- _To-do item_
Gather every line of the material that contains the string "Team", and copy each one out in full.

----- The records

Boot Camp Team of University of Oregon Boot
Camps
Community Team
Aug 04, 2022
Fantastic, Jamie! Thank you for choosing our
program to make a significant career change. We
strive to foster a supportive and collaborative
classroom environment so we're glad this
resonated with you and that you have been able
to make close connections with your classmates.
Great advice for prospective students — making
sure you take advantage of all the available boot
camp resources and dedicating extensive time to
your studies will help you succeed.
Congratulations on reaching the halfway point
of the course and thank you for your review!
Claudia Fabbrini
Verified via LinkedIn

----------

- _Exercise answer_
Boot Camp Team of University of Oregon Boot
Community Team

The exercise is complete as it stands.